I would propose that Paul Ricoeur is such a philosopher that would fit the description of being a source and inspiration for renewal without necessitating a surrender of the evangelical core-values. Ricoeur’s method is both utterly meticulous and balanced. He listens to and evaluates all voices that speak on a certain subject with a hermeneutics of generosity before coming up with a view that ends up being a polished combination of the views of others infused with his own wisdom and innovation. Thus his work is marked by a depth and quality that one rarely encounters. Ricoeur bridges continental and analytic philosophy, widening the scope and breadth of his thought. In the process he integrates linguistics, phenomenology, and hermeneutics while remaining fully conversant with the classic philosophy of the Greeks as well as all major schools of Western philosophy. What makes Ricoeur particularly interesting is his phenomenological and hermeneutical heritage (think of concepts like gnoseological sense or attestation as substitutes for epistemology) with which he moves beyond the confines of Kantian epistemology. In his work we see the re-emerging of ontology through an elaborate and refined dialectical mode of thought. Ricoeur labels himself a post-Hegelian Kantian, i.e. he accepts the limits of the latter, while moving beyond those limits with the help of the former. Ricoeur’s dialectical method rejects the notion univocity (often prevalent in evangelical thinking) and leads to epiphenomenal insights without surrendering the ever-present aporia (i.e. bewilderment). Thus this method does not prevent ontological investigations or epistemic gains from taking place.

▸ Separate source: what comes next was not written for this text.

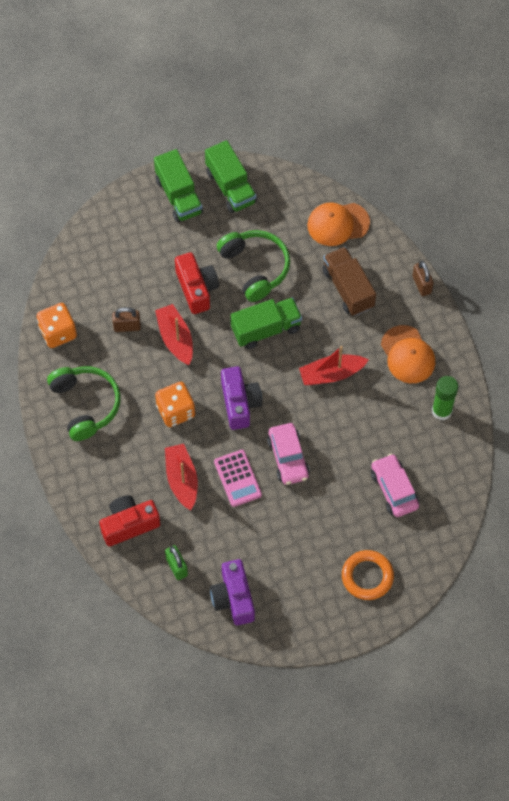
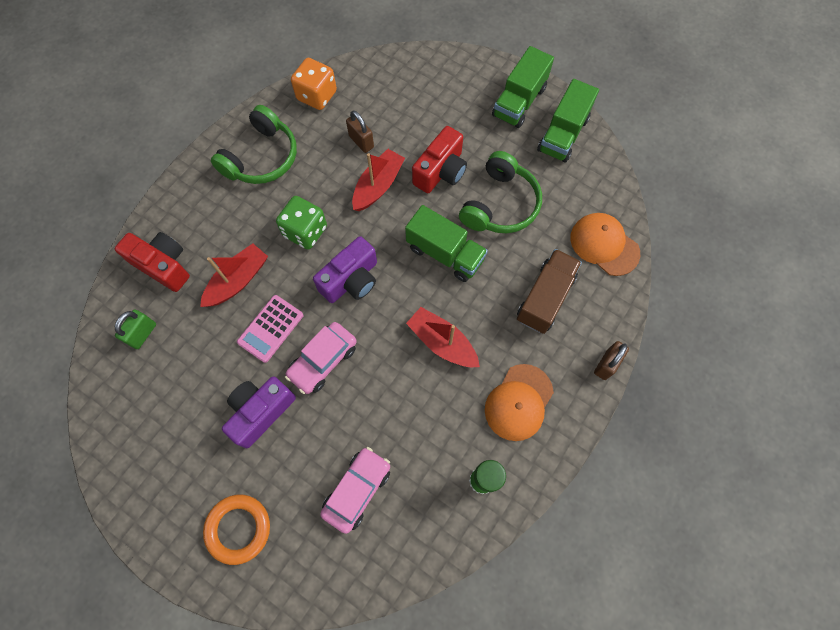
camera: 55 degrees right, 5 degrees up
(176, 411) = (305, 231): orange dice -> green dice
(233, 598) = (137, 408): purple camera -> purple camera (261, 412)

In my opinion Ricoeur is a thinker who can function as the recourse for a theology that leaves room for ambiguity in a hermeneutics of the biblical text while still insisting in declaring the words of God; for a theology that wants to have something concrete to say beyond the silence of a dead-end epistemology; for a theology that addresses reflexive modernity instead of being overrun by it; for a theology that seeks and finds a new framework in dialectical thinking and ontological recovery. Such theology has gone through the critical moment and emerges confessing anew the truth of revelation and the presence of God in Jesus Christ.